▶ _Exercise aim_: Exact transcription, pictures omitted: reproduce the listing below.

[Materials provided Boundary: Start]

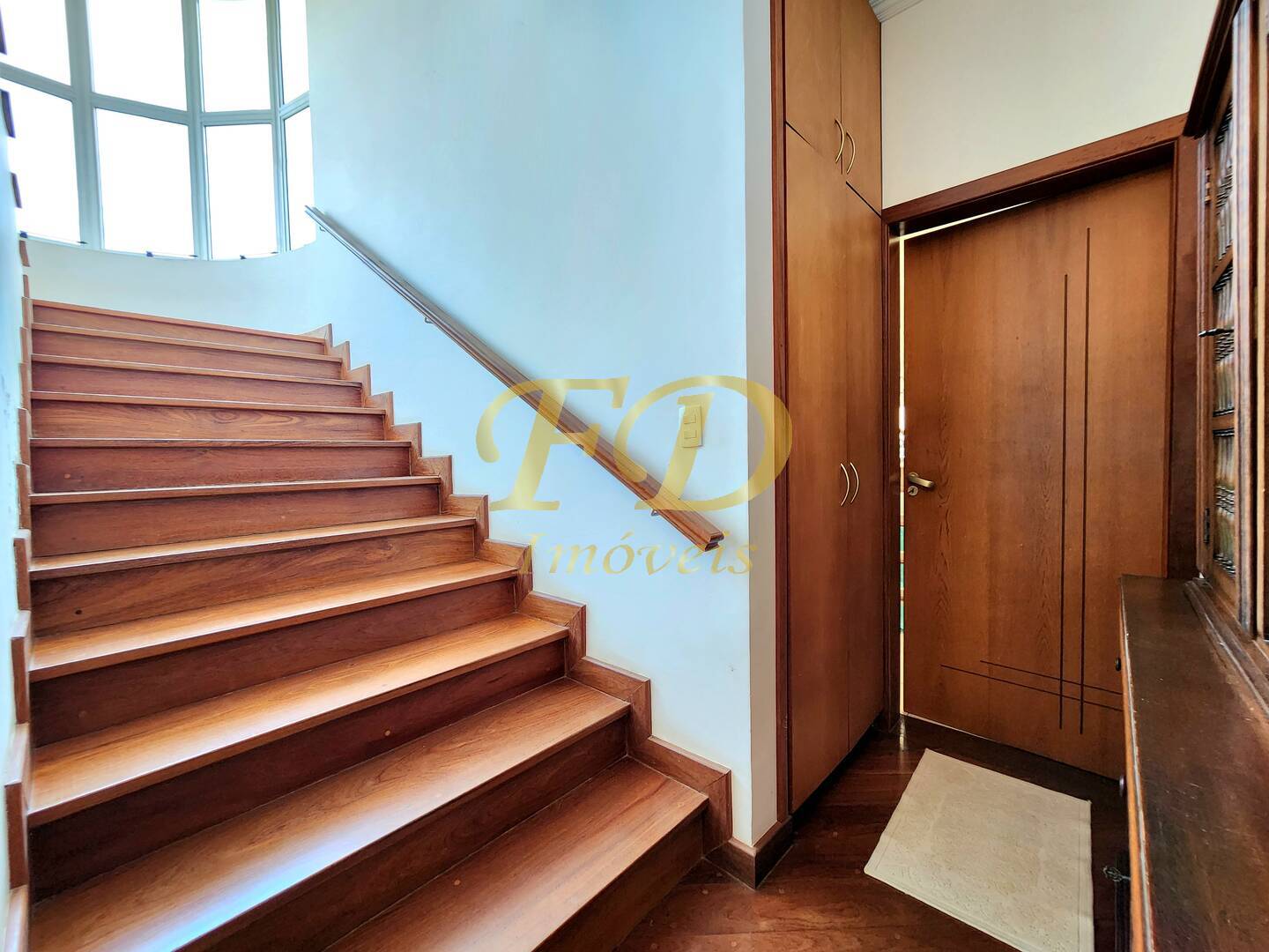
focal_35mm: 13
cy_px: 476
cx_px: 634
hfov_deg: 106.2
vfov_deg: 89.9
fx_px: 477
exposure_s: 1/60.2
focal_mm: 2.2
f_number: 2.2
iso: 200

[Materials provided Boundary: End]

▶ _Solution to the problem_:
focal_35mm: 13
cy_px: 476
cx_px: 634
hfov_deg: 106.2
vfov_deg: 89.9
fx_px: 477
exposure_s: 1/60.2
focal_mm: 2.2
f_number: 2.2
iso: 200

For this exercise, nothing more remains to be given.